-- Document excerpt --
┌──

|
From: Konstantin S. <kon...@gm...> - 2008-03-28 11:44:48
|
Hi,
I'd like to collect ideas regarding the subject raised today in a
separate thread: how to decipher Helgrind's reports about 'Possible
data race'.
So, this is the usual format of helgrind report about a race:
- ACCESS_TYPE (read or write)
- memory address ADDR
- thread segment SEG
- thread THR
- stack dump of access ACCESS_CONTEXT
- stack dump of the place where ADDR has been allocated:
ALLOC_CONTEXT (or a name of a global variable).
- stack dump of the place where last consistently used lock was
used: LOCK_CONTEXT
- Previous state OLD_STATE which indicates:
- If there were writes to this memory before (or only reads
happened): R or W
- In what segments and threads where these previous accesses:
(like this: S123/T1 S456/T3 S987/T7)
So, if the race happens on a global var, life is easy: we just check
all uses of this var manually.
If there are too many uses, we can call Helgrind second time with
--trace-addr=ADDR --trace-level=2 and we get all accesses.
If the race happens on a memory location allocated from heap, and
which is e.g. a field of a structure inside out code, --trace-addr may
not work (in my experience it never works on big apps).
This is because addresses allocated in multi-threaded programs differ
from run to run (idea: hack the allocator to make it more
reproducible; not sure if possible).
In this case VG_USERREQ__HG_TRACE_MEM is useful: we annotate the racy
field with this client request and rerun Helgrind with --trace-level=2
getting all the accesses.
In my experience it helps in ~50% of cases.
I think that sometimes printing the traces annoys the scheduler and
the race gets hidden (idea: instead of printing traces store them
somewhere and print only when showing the race).
Ok, but what shall we do if the race is inside some library code (e.g.
STL)? We can't annotate it...
That's what I do (not perfect and requires a lot of manual work):
- On each segment creation I record the current context (stack dump)
(added ExeContext* field to Segment)
- When printing a race report I also print contexts of all segment in
the OLD_STATE.

└──

-- Work instructions --
a - Reproduce, word for word, the stretch of the Helgrind message from "In my experience it helps" through "context (stack dump)".
b - From the listing below, copy verbatim the stretch from the line that contains "Currently, you can choose between" through the line that contains "In the mobile", including both of those lines.

-- Provided records --
┌──

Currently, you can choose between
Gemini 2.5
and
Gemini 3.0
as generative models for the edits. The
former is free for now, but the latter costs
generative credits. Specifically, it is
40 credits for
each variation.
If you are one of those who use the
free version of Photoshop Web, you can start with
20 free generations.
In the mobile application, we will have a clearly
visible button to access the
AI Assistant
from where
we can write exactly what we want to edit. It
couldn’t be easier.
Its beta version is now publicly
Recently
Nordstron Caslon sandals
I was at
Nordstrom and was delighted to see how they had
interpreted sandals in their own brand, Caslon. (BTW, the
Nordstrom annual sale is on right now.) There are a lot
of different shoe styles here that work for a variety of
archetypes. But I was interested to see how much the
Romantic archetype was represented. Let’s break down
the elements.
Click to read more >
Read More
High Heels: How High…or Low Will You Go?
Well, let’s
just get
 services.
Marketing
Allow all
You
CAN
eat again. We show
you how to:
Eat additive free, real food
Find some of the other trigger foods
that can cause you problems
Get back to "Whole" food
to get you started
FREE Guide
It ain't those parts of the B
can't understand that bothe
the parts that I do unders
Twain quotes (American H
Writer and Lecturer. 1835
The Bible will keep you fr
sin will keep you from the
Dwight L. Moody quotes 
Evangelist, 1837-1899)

└──
┌──

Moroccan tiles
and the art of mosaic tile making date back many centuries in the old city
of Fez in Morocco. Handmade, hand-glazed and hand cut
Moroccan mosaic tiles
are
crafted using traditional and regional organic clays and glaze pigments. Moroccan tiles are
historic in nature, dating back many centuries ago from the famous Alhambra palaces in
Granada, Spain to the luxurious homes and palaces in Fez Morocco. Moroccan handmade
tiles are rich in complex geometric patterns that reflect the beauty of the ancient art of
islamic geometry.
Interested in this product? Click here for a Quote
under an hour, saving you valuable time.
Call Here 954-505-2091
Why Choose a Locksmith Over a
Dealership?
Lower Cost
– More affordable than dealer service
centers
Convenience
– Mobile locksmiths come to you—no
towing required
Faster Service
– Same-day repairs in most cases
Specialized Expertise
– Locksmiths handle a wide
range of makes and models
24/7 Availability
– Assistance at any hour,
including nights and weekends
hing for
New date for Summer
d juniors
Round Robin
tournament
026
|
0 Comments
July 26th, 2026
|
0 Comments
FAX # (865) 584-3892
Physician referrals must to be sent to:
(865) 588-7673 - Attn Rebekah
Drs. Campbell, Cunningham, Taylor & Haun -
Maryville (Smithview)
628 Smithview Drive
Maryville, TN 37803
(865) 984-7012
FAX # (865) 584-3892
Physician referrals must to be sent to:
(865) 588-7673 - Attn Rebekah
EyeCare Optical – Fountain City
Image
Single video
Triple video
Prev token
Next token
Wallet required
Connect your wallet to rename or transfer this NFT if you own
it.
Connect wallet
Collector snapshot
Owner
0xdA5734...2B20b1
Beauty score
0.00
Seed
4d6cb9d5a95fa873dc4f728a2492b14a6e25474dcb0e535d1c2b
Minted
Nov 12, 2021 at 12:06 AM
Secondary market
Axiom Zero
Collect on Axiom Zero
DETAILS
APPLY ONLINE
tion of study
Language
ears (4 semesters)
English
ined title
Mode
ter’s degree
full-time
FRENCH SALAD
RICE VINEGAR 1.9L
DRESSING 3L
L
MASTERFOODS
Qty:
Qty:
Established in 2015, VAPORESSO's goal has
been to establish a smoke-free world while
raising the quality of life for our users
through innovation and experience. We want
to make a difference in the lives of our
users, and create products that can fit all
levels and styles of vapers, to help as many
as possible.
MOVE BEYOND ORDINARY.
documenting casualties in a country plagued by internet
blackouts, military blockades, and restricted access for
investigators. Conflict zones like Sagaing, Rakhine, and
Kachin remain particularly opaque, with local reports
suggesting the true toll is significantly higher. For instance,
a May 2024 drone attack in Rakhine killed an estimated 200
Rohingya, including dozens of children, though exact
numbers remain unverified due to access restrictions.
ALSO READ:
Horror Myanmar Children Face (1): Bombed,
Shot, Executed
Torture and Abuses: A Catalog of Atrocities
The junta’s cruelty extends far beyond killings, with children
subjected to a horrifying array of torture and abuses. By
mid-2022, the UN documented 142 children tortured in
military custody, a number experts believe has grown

└──
┌──

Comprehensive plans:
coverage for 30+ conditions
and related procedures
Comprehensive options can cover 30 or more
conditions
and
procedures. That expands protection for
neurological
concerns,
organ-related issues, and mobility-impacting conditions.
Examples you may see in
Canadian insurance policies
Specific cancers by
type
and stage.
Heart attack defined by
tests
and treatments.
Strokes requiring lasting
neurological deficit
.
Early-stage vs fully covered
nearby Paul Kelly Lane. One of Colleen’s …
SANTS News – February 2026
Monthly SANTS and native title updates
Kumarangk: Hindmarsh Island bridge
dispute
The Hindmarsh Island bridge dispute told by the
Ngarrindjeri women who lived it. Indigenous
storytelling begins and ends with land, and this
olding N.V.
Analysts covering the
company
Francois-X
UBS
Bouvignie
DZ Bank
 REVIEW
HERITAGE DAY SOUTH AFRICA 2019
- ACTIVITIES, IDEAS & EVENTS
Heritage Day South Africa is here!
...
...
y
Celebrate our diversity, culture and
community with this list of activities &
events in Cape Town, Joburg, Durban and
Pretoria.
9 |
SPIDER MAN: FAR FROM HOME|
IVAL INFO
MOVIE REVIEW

└──

-- Answers to each task --
a -
In my experience it helps in ~50% of cases.
I think that sometimes printing the traces annoys the scheduler and
the race gets hidden (idea: instead of printing traces store them
somewhere and print only when showing the race).
Ok, but what shall we do if the race is inside some library code (e.g.
STL)? We can't annotate it...
That's what I do (not perfect and requires a lot of manual work):
- On each segment creation I record the current context (stack dump)

b -
Currently, you can choose between
Gemini 2.5
and
Gemini 3.0
as generative models for the edits. The
former is free for now, but the latter costs
generative credits. Specifically, it is
40 credits for
each variation.
If you are one of those who use the
free version of Photoshop Web, you can start with
20 free generations.
In the mobile application, we will have a clearly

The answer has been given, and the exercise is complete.